I am contemplating how we repair the systems and human ties that will enable us to contend with our problems. Last spring, I introduced some 6th and 7th graders to the importance of advocacy groups that promote responsive policies, complementing the work of organizers and activists.
One of the groups we looked at was WE ACT, which promotes environmental justice by advocating for policies and practices to protect human and environmental health with and for people of color.
WE ACT recently secured a victory by convincing Johnson & Johnson to stop selling talc powder. They made the case to shareholders, presenting the studies that link the use of talc powder to cancer.
The company has known about the dangers of talc since the 1970s, but continued to market baby powder with talc to women of color in the US and continues to sell it overseas even after tens of thousands of lawsuits from cancer victims led them to pull it from shelves in the US and Canada.
International sales of talc powder will end in 2023.
The law directs $369 billion toward investing in renewable energy and reducing America’s planet-heating emissions, marking the country’s most significant effort yet to combat the climate crisis. Experts have estimated the bill could reduce US emissions by about 40% by 2030, compared with 2005 levels.
This didn’t happen without a lot of effort at the grassroots. Joe Manchin is not the hero of this story. (Duh.)
It seems almost cliche to say that we are the ones we have been waiting for, but that was what I took away when I read in today’s Digestable a wonderful summary of an interview:
Ayana Elizabeth Johnson, a marine biologist and climate person, appreciates the importance of folk heroes and charismatic leaders, but suggests that the time for this kind of hierarchy in our movements has passed. Rather, she says, we need everyone, doing decentralized, leader-ful organizing to meet the scale of the crisis ahead.
I’m working on a project with an old friend, John Trotter, and a new friend, Claudia Mallea, to highlight the importance of home care (the greenest jobs!) and win Fair Pay for Home Care.

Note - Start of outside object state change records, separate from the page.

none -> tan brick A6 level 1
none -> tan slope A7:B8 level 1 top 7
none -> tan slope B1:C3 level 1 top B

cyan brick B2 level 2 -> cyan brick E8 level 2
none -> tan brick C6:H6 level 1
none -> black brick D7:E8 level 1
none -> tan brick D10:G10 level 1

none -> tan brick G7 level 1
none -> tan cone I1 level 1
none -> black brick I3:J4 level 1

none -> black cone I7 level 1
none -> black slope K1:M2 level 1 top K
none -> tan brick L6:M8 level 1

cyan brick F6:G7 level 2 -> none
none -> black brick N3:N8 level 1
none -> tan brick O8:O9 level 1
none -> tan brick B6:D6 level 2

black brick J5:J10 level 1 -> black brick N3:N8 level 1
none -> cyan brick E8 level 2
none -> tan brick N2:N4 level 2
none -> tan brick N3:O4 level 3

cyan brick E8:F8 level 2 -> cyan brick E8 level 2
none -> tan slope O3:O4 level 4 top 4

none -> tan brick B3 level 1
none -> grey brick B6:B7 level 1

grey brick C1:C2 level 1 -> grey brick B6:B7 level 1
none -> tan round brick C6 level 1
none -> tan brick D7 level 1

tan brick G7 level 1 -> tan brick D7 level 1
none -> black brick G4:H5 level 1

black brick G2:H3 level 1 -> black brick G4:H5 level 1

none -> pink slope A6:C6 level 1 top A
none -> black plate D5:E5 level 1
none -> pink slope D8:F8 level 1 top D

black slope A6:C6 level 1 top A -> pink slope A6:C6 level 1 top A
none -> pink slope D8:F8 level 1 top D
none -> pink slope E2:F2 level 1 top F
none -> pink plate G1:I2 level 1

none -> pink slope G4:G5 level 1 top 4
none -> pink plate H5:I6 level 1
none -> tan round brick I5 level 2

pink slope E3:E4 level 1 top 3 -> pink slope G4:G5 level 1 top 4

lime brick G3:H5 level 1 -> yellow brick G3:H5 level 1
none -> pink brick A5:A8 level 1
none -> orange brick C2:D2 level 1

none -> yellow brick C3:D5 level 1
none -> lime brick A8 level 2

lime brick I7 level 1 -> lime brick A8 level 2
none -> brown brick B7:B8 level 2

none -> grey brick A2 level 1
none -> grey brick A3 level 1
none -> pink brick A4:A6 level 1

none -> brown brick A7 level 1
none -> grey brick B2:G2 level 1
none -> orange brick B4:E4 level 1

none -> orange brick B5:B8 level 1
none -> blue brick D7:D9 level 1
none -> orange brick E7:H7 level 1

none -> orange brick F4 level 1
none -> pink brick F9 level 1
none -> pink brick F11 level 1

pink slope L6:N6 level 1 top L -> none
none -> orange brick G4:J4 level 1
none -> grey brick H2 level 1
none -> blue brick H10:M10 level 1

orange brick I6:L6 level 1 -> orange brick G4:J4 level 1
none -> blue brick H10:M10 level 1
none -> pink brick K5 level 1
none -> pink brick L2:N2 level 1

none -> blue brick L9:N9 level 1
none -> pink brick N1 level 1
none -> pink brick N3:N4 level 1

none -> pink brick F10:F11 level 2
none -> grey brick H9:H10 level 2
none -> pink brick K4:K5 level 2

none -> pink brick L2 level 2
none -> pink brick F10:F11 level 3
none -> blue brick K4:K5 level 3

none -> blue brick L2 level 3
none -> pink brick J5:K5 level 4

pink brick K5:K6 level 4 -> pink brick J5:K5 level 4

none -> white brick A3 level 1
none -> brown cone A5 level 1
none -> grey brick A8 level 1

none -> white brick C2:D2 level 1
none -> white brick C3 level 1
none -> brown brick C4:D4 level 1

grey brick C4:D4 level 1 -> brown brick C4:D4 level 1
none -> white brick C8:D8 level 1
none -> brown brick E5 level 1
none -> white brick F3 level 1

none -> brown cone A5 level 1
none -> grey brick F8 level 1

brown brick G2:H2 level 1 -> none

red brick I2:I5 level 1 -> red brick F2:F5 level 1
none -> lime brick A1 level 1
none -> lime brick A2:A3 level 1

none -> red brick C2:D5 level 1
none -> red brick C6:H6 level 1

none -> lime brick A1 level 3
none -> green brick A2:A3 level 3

Yesterday, we met at Claudia’s to talk about the importance of bringing home care out of the privacy of homes into public consciousness. John took this picture of Claudia in her kitchen, as she prepared a snack of peanut butter on a cookie.
Next week, John will photograph Claudia and her mom, Tamara, assisting her in the kitchen and accompanying her for a walk. We are lining up other pairs of caregivers and care recipients.
Claudia Mallea is a photo archivist, librarian, and digital curator who will be organizing and assembling the project with me. You will see it first!
Here’s one more piece of good news that I read today:
The NBA is hoping teams use that night as an opportunity to encourage fans to vote, as well as amplifying the need for civic engagement.